▶ **WHAT TO PRODUCE**
Beneath this line are entries. Copy the range from the line with "Table A3. ANOVA" to the line with "Detection of structurally", ends included, exactly; leave pictures out.

(MATERIAL TO PROCESS begins)

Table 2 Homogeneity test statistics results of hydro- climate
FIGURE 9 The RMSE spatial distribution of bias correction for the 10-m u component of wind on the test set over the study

(MATERIAL TO PROCESS ends)
(MATERIAL TO PROCESS begins)

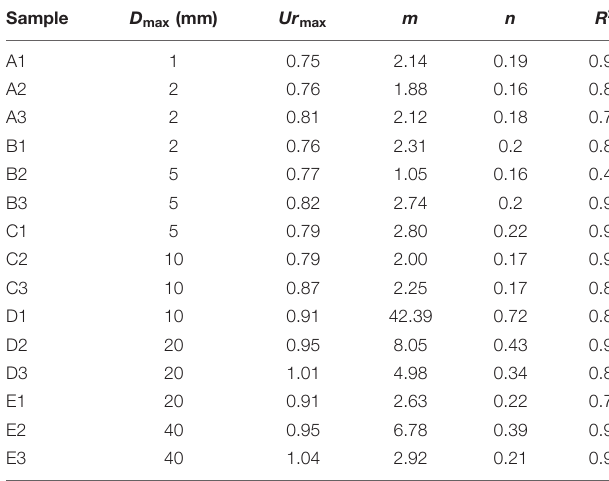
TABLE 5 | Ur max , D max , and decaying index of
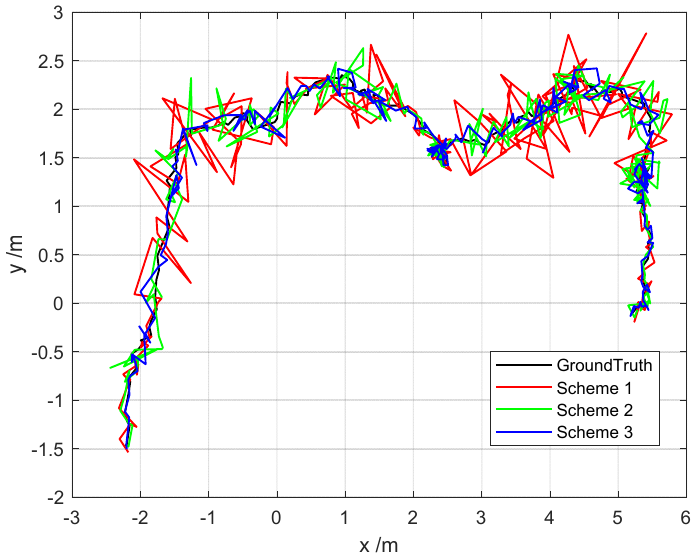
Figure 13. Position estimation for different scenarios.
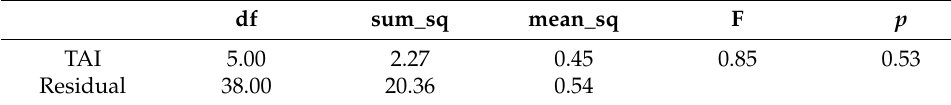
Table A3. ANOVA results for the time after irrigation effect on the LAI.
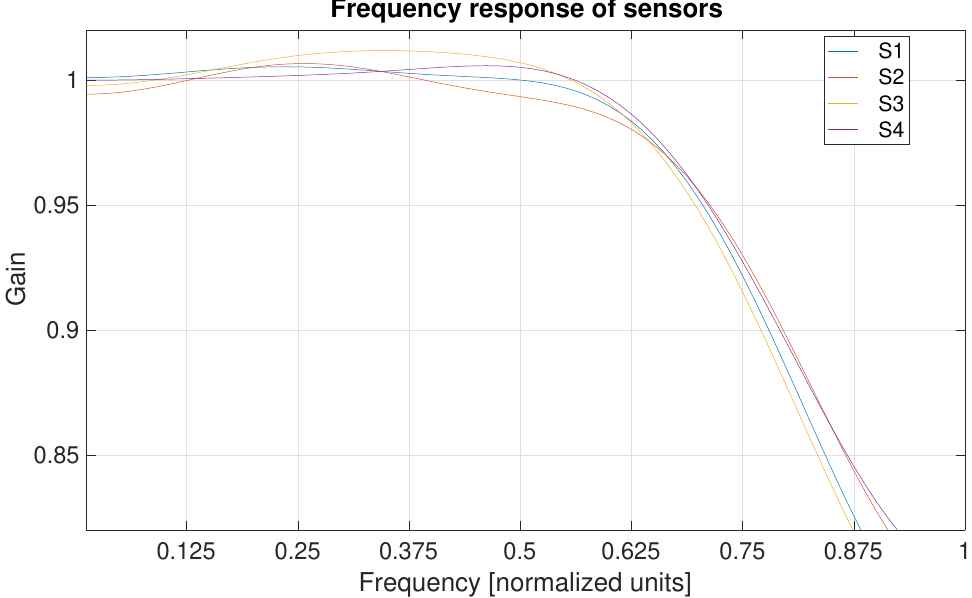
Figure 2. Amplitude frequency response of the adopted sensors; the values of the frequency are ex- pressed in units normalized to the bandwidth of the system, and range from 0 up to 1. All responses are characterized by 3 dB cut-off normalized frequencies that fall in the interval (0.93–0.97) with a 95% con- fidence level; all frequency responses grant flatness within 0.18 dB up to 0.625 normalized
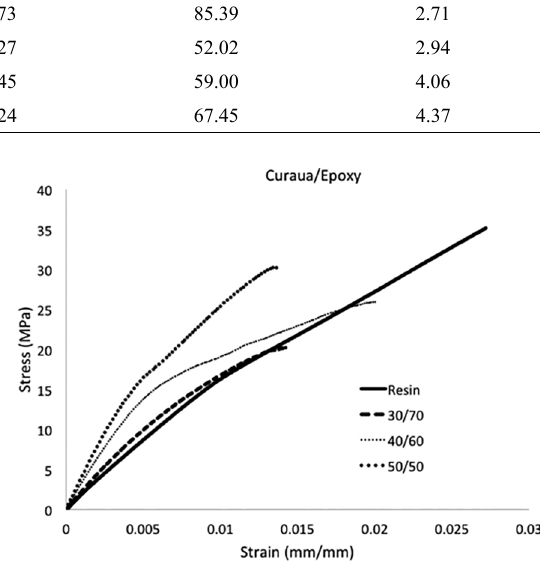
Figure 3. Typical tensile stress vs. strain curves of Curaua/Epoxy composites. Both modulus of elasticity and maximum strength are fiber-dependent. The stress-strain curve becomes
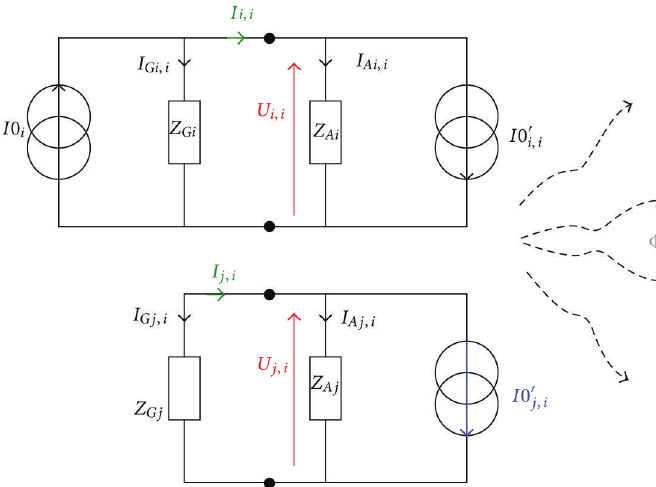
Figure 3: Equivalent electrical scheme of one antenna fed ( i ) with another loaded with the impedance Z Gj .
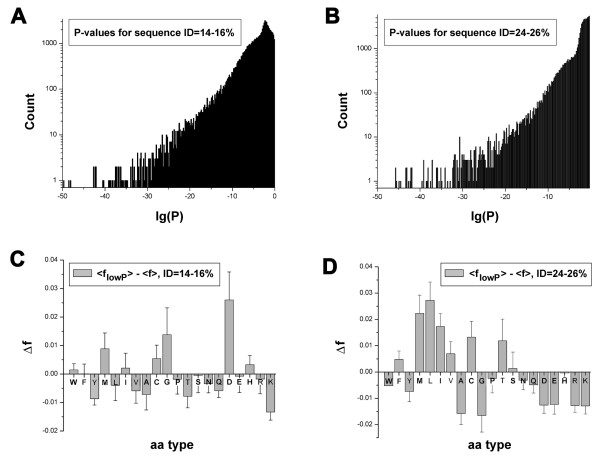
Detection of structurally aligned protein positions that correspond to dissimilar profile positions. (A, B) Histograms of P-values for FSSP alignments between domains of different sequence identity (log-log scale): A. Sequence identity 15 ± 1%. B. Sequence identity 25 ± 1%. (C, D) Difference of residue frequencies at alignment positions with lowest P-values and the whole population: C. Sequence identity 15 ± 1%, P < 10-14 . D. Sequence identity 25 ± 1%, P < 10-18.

(MATERIAL TO PROCESS ends)

▶ **REPLY**
Table A3. ANOVA results for the time after irrigation effect on the LAI.
Figure 2. Amplitude frequency response of the adopted sensors; the values of the frequency are ex- pressed in units normalized to the bandwidth of the system, and range from 0 up to 1. All responses are characterized by 3 dB cut-off normalized frequencies that fall in the interval (0.93–0.97) with a 95% con- fidence level; all frequency responses grant flatness within 0.18 dB up to 0.625 normalized
Figure 3. Typical tensile stress vs. strain curves of Curaua/Epoxy composites. Both modulus of elasticity and maximum strength are fiber-dependent. The stress-strain curve becomes
Figure 3: Equivalent electrical scheme of one antenna fed ( i ) with another loaded with the impedance Z Gj .
Detection of structurally aligned protein positions that correspond to dissimilar profile positions. (A, B) Histograms of P-values for FSSP alignments between domains of different sequence identity (log-log scale): A. Sequence identity 15 ± 1%. B. Sequence identity 25 ± 1%. (C, D) Difference of residue frequencies at alignment positions with lowest P-values and the whole population: C. Sequence identity 15 ± 1%, P < 10-14 . D. Sequence identity 25 ± 1%, P < 10-18.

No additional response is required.